1st Round, 28th Pick: Erick Barkley, PG, St. John’s
The 2000 NBA Draft is probably widely remembered as one of the weaker drafts in recent memory. I mean, Kenyon Martin was the top pick. The Rookie of the Year was Mike Miller. Yeah, that’s the quality you’re facing. There were some players of note early on, but you’ll recognize them nowadays as role players. Now these were the days when Portland was regularly in deep playoff runs, so great prospects late in the draft were hard to come by.
So who did we take? Erick Barkley. Remember him? I don’t. I remember seeing him in some ads that ran in a couple issues of SLAM for some obscure urban clothing company, but that’s about it. How’d he do with us? Didn’t play much of anything. Dealt him to the Spurs two years later, and he never saw the NBA hardwood again.
Who could we have taken instead?

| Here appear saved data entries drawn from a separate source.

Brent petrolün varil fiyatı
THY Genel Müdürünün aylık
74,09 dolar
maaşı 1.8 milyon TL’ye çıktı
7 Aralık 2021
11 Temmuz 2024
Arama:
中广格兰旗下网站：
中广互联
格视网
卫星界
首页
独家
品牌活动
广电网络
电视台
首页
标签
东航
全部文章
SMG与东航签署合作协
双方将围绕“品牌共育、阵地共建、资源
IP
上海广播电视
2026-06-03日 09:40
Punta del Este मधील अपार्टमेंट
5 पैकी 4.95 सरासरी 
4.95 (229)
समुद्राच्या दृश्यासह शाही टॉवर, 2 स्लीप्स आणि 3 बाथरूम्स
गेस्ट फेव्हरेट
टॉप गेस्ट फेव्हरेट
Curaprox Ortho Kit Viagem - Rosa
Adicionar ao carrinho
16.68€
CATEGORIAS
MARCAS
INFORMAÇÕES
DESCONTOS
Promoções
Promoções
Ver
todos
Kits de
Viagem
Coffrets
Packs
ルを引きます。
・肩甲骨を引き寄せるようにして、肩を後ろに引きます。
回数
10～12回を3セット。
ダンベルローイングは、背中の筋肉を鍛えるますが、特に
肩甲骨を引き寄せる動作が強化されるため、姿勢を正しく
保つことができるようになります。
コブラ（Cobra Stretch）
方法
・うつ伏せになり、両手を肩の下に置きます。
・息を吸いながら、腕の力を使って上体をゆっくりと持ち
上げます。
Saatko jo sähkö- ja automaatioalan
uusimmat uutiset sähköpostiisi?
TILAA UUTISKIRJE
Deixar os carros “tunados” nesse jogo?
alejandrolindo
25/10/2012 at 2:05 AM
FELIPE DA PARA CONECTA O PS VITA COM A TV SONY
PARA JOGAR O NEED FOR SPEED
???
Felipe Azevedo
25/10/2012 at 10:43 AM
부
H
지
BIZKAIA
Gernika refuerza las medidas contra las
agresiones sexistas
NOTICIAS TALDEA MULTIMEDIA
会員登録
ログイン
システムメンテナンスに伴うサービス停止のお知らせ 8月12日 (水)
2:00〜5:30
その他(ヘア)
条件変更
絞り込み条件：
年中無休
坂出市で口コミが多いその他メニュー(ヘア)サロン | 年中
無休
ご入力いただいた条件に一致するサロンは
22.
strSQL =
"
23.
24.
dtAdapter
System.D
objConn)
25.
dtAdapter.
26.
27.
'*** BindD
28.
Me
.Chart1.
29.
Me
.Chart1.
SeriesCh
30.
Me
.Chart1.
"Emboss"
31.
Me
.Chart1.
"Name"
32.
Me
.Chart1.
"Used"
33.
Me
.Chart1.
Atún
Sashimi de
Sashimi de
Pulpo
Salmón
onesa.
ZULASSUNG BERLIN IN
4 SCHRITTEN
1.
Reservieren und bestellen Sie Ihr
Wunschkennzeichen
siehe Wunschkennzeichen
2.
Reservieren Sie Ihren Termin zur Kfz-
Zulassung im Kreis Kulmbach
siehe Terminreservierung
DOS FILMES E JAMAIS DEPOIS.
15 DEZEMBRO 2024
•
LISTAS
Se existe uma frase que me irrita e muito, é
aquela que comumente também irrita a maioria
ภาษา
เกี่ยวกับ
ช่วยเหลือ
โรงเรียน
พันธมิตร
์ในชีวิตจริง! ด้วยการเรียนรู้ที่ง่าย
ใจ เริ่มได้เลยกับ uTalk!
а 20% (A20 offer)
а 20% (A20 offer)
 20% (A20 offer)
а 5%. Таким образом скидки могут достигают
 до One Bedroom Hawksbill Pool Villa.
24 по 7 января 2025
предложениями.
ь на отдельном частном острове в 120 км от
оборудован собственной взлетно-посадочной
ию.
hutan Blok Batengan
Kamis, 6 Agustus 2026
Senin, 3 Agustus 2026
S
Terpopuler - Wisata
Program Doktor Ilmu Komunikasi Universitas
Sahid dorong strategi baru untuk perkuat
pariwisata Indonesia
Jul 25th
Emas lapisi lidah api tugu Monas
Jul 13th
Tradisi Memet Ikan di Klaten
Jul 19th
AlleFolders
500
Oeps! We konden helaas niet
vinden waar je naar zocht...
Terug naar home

Like I said, stars were tough to come by early in the draft, so finding one late was next to impossible. There were still some serviceable players that probably would’ve played a bigger role than Barkley. There are some guys who could’ve been good role players on a team in need of some support off the bench. Marko Jaric (30th overall) and Eddie House (37th overall) could’ve supported the backcourt, especially with the departure of Steve Smith and an aging Pippen. There were some other guys, like Eduardo Najera (38th overall), who could’ve played an energy big man role behind Sheed after Brian Grant’s departure.
Obviously, these guys pale in comparison to the second round gem that was Michael Redd (43rd overall). Buried on the bench until Ray Allen’s departure, Redd started to play well given the starting job, becoming a formidable scorer. He signed a huge contract after that, enjoyed personal success for several more seasons, and was poised to be the Bucks centerpiece for years before a freak ACL injury derailed his career.
The promise he showed probably had a lot of GMs kicking themselves. I remember him having a great shot from deep. This really would’ve come in handy once Bonzi and Smith were gone, and relieve the inconsistencies of Derek Anderson, Antonio Daniels, and Juan Dixon. There’s no telling if Rasheed still would’ve been traded, if we still would’ve descended into the NBA basement, or if he would’ve stayed with us. At least we would’ve had a dead-eye shooter to cheer on.